SciPhi-AI / R2R

The most advanced Retrieval-Augmented Generation (RAG) system, containerized and RESTful
https://r2r-docs.sciphi.ai/
MIT License
3.63k stars 270 forks source link

File ingestion gets stuck for a long time #620

Open viraptor opened 4 months ago

viraptor commented 4 months ago

Describe the bug

I'm using the following config:

{
    "app": {
        "max_file_size_in_mb": 100
    },
    "embedding": {
        "provider": "ollama",
        "base_model": "nomic-embed-text",
        "base_dimension": 768,
        "batch_size": 32
    },
    "completions": {
        "provider": "litellm",
        "model": "ollama/dolphin-llama3:8b-v2.9-q6_K"
    },
    "ingestion":{
        "excluded_parsers": [
            "gif", "jpeg", "jpg", "png", "svg", "mp3", "mp4"
        ]
    },
    "vector_database": {
        "provider": "pgvector",
        "user": "r2r",
        "password": "r2r",
        "host": "127.0.0.1",
        "db_name": "r2r",
        "port": 5432,
        "vecs_collection": "r2rnomic"
    }
}

When I ran r2r ingest-files on the EC2 documentation, the app got stuck for a long time, but without doing any work (all CPUs idle, no ollama requests visible in the logs). After over 2 minutes of waiting, it processed the file in ~30 sec. (I saw a lot of ollama embedding requests coming through).

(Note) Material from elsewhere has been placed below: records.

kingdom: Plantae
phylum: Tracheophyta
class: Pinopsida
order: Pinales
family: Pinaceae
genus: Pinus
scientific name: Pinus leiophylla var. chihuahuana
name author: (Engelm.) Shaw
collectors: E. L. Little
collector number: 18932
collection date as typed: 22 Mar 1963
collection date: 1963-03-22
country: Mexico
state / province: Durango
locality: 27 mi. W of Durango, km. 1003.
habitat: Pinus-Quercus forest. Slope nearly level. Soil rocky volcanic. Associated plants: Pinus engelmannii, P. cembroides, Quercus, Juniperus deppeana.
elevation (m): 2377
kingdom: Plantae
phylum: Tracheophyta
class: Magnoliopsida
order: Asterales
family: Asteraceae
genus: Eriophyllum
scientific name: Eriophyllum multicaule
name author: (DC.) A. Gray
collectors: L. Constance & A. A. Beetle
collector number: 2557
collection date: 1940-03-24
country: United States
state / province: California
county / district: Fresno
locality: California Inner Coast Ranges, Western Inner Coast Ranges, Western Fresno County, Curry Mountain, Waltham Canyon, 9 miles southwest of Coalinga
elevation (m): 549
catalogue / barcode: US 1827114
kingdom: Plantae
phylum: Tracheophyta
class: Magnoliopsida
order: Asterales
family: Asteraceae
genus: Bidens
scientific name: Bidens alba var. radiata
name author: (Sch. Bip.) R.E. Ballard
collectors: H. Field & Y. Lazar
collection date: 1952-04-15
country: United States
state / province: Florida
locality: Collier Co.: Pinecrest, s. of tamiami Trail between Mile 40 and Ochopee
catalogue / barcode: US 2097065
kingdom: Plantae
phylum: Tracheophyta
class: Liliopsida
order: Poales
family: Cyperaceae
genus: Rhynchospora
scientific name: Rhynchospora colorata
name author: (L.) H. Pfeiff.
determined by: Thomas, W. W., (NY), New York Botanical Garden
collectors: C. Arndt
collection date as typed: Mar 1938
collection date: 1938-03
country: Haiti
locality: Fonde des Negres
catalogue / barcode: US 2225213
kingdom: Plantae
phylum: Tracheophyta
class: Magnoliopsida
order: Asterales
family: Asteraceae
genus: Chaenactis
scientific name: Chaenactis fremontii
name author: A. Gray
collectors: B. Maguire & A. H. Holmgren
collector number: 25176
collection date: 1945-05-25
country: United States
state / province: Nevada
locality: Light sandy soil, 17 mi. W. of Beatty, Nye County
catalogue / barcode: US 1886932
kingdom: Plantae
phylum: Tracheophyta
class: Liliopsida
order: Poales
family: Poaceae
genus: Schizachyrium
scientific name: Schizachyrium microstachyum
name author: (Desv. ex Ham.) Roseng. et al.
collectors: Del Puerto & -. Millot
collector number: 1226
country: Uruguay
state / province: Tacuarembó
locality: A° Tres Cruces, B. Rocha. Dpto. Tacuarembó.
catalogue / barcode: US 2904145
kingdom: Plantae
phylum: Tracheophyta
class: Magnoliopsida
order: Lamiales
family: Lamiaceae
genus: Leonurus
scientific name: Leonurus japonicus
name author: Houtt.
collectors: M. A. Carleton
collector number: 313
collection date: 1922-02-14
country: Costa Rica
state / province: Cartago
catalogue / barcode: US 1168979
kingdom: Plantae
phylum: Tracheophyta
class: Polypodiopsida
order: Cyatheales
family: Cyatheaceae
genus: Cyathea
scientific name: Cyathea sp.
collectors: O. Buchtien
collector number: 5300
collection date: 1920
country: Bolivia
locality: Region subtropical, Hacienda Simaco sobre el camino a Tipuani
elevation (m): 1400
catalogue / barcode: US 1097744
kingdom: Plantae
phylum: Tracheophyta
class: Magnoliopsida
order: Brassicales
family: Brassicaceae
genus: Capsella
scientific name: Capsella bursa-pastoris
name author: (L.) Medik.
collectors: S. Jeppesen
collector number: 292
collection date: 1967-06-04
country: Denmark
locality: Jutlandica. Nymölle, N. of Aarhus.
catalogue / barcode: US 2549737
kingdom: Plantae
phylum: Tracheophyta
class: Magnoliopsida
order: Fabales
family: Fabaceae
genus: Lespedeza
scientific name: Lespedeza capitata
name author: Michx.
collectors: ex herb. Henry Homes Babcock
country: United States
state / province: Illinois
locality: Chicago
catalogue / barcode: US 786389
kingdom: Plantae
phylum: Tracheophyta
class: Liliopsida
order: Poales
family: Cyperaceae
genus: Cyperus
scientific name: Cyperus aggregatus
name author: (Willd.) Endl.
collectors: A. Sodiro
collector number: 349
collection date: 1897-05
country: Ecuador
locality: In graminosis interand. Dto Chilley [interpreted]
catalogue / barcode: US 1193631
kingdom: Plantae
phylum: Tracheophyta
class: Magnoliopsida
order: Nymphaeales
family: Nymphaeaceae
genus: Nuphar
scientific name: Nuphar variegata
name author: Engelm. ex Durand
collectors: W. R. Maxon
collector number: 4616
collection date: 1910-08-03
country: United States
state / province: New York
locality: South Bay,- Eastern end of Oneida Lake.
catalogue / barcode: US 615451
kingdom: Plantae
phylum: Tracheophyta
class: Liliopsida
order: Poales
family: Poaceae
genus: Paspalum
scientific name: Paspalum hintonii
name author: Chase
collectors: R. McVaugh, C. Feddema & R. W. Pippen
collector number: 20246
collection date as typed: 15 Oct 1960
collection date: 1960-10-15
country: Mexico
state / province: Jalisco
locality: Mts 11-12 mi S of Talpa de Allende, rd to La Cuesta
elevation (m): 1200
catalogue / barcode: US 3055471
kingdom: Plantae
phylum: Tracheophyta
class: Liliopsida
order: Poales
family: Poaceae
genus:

Using commit 2f6f18c66858b4cf15d29accd19d7ef8016e98d4

To Reproduce

r2r --config-path ... ingest-files ec2-ug.pdf

Screenshots If applicable, add screenshots to help explain your problem.

Desktop (please complete the following information):

emrgnt-cmplxty commented 4 months ago

Hi viraptor,

Perhaps it took a while to perform OCR on your document. How much compute / memory is available to your Docker?

The PDF you shared is rather large, so it is advisable to split it into small pieces to allow for more parallelization (e.g. so that OCR doesn't become a blocker).

We are working on building a more efficient / performant OCR, but that will take a few weeks / months.